Film officials who spoke during the launch of the third Lake International Pan-African Film Festival yesterday said the country lacked a film fund or grants for local film makers and could not provide incentives to foreign film makers.
“We currently do not offer incentives but we are considering it. It is an ongoing conversation. A country like South Africa has, however, cut a niche in attracting large-budget film makers by offering them incentives,” said Kenya Film Commission (KFC) CEO Timothy Owase.
Despite Kenya having unique landscapes and scenic destinations that once attracted foreign film makers, South Africa is currently on the list of most preferred filming destinations globally and ranks first in Africa.
Mr Owase, however, said Kenya had never had incentives to promote both local and international film makers.
“South Africa’s incentives programme has continued to profile them internationally while increasing the country’s creative and technical skills base. The Kenyan Government is also considering putting mechanisms in place to establish a film fund to promote local film makers,” he said.
South Africa offers a generous rebate of 25 per cent on qualified spend, a deal that has continued to woo producers from around the world despite efforts by the Kenya Wildlife Service (KWS) and KFC to market Kenyan destinations abroad.
KWS officials said famous destinations that were once used in the shooting of renowned Hollywood movies were receiving fewer numbers of foreign film makers.

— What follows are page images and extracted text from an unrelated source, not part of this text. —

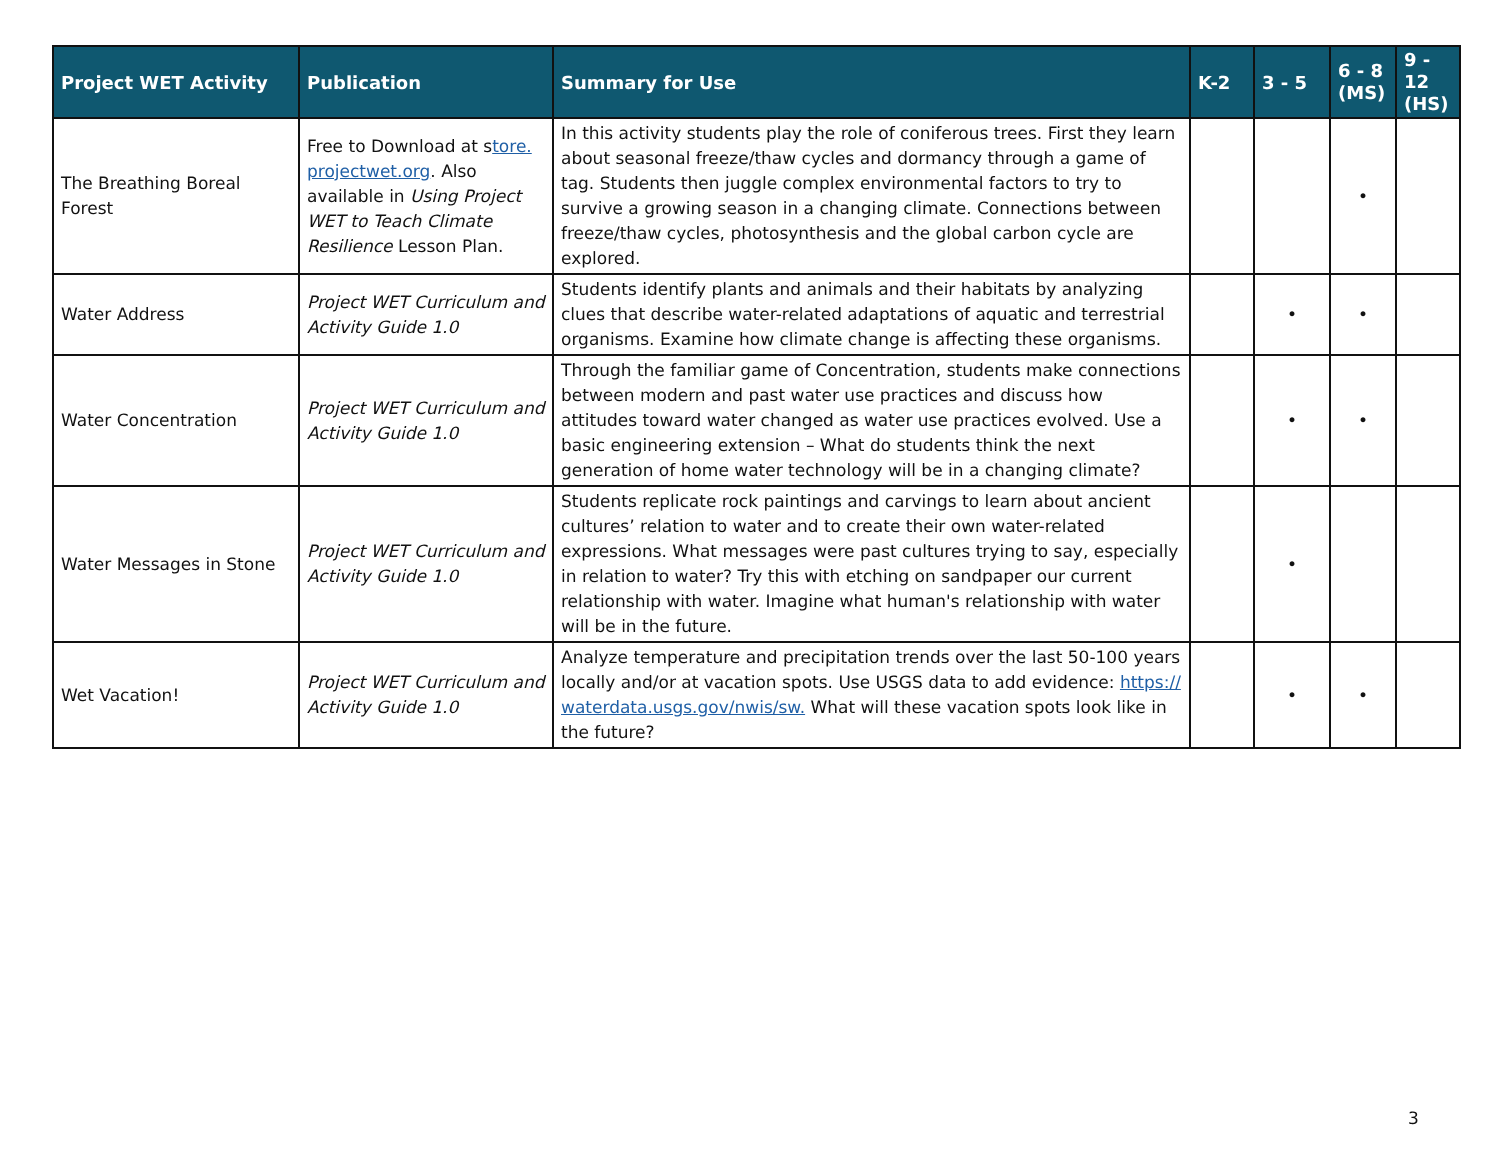| Project WET Activity | Publication | Summary for Use | K-2 | 3 - 5 | 6 - 8 (MS) | 9 - 12 (HS) |
| --- | --- | --- | --- | --- | --- | --- |
| The Breathing Boreal Forest | Free to Download at s tore. projectwet.org . Also available in Using Project WET to Teach Climate Resilience Lesson Plan. | In this activity students play the role of coniferous trees. First they learn about seasonal freeze/thaw cycles and dormancy through a game of tag. Students then juggle complex environmental factors to try to survive a growing season in a changing climate. Connections between freeze/thaw cycles, photosynthesis and the global carbon cycle are explored. | | | • | |
| Water Address | Project WET Curriculum and Activity Guide 1.0 | Students identify plants and animals and their habitats by analyzing clues that describe water-related adaptations of aquatic and terrestrial organisms. Examine how climate change is affecting these organisms. | | • | • | |
| Water Concentration | Project WET Curriculum and Activity Guide 1.0 | Through the familiar game of Concentration, students make connections between modern and past water use practices and discuss how attitudes toward water changed as water use practices evolved. Use a basic engineering extension – What do students think the next generation of home water technology will be in a changing climate? | | • | • | |
| Water Messages in Stone | Project WET Curriculum and Activity Guide 1.0 | Students replicate rock paintings and carvings to learn about ancient cultures’ relation to water and to create their own water-related expressions. What messages were past cultures trying to say, especially in relation to water? Try this with etching on sandpaper our current relationship with water. Imagine what human's relationship with water will be in the future. | | • | | |
| Wet Vacation! | Project WET Curriculum and Activity Guide 1.0 | Analyze temperature and precipitation trends over the last 50-100 years locally and/or at vacation spots. Use USGS data to add evidence: https:// waterdata.usgs.gov/nwis/sw. What will these vacation spots look like in the future? | | • | • | |
3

“Destinations like Hell’s Gate, Amboseli and Nairobi national parks, among others, inspired some best-selling movies. But few foreign film makers are visiting despite us doing our best to market these beautiful destinations both locally and internationally,” said Mathenge Matimu, a KWS representative.
Lack of grants
Film makers raised concerns that challenges in the film industry remained huge due to lack of grants. They accused the Kenya Film Classification Board (KFCB) of being an impediment to struggling film makers.
“Local film makers still struggle without grants even as we advocate for local productions. Worse, KFCB often has inconsiderate regulations that have resulted in the ban of films, including Rafiki, yet production costs remain high,” said Victor Maina.
But KFCB argued that it only regulates explicit content from being aired, adding that film makers should seek external financing.
“We encourage film makers to take loans from financial institutions to expand the industry and produce local content because there are currently no film funds in place. We encourage film makers to take this as a business instead of waiting for grants, which are currently not in place so that we do not let our stories to be told by foreigners,” said Nelly Muluka, KFCB communications manager.